Die diplomatische Entspannung zwischen den USA und dem Iran verfestigt sich und führt zu einer logischen Korrektur der Ölpreise. Nachdem Donald Trump das Ende der Gewalt gegen iranische Demonstranten bestätigt hat, rückt die Gefahr einer Militärintervention in weite Ferne, was den Aufwärtstrend beruhigt. Zwar hält Washington den Druck durch neue, gezielte Sanktionen gegen iranische Verantwortliche aufrecht, doch werden diese Maßnahmen als weitaus weniger störend für die weltweite Versorgung eingestuft als ein offener Konflikt.

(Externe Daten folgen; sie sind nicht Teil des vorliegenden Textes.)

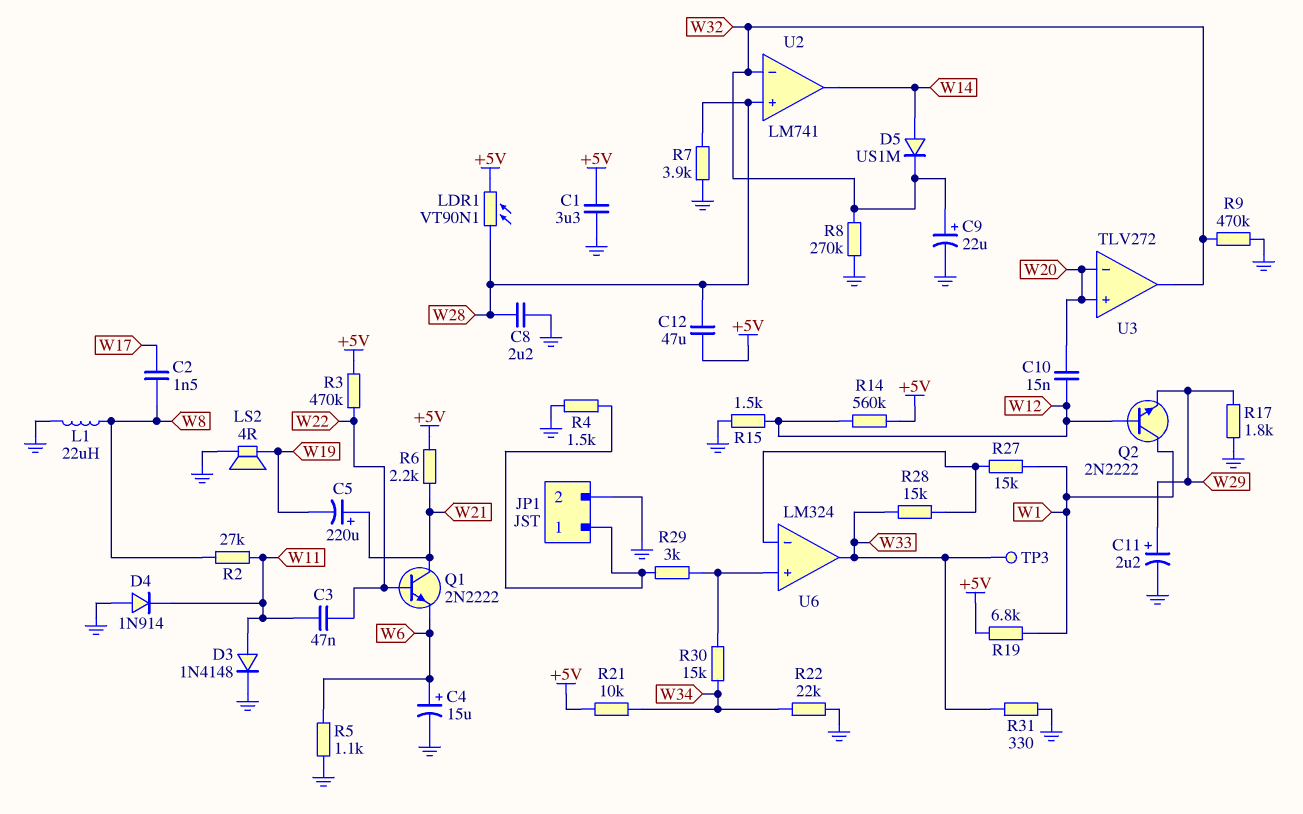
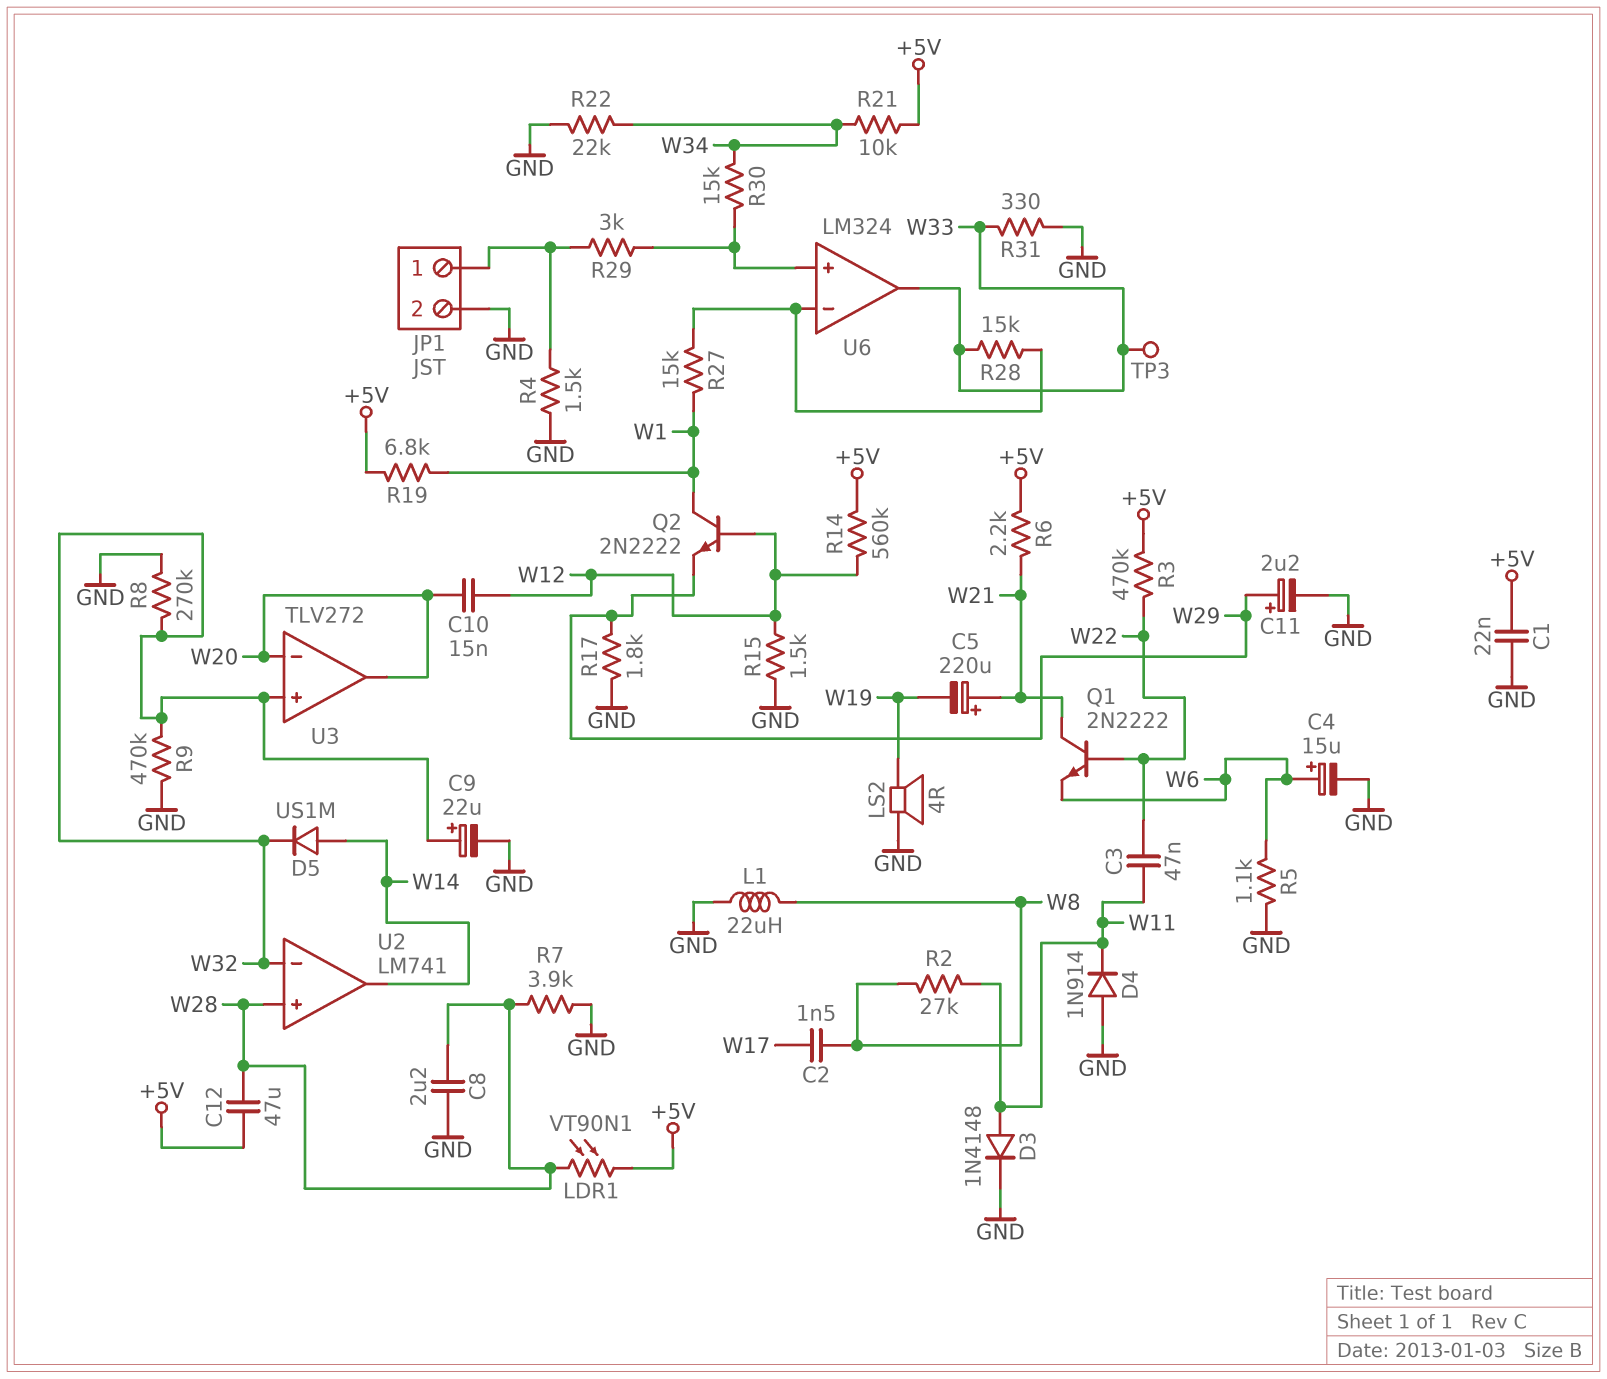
C1: 3.3uF (+5V, GND) -> 22nF (+5V, GND)
U3 pin in+: W20 -> W32
U3 pin out: W32 -> W20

Gleichzeitig bestätigen weitere Signale, dass der Markt gut versorgt ist. Die USA haben erste Verkäufe von venezolanischem Öl im Wert von 500 Millionen Dollar getätigt, während sie in der Karibik weiterhin Schiffe beschlagnahmen, die gegen internationale Regeln verstoßen. Diese Strategie erlaubt es Washington, die Handelsströme zu kontrollieren und dieses Rohöl schrittweise wieder in den Markt zu integrieren. Zudem deuten die Langfristprognosen der US-Energiebehörde (EIA) darauf hin, dass das weltweite Angebot bis 2027 deutlich über der Nachfrage bleiben wird – ein Faktor, der schwer auf der Stimmung der Investoren lastet.
Die gestern begonnene Phase der Beruhigung setzt sich fort und führt am heutigen Morgen zu einer Stabilisierung der Heizölpreise.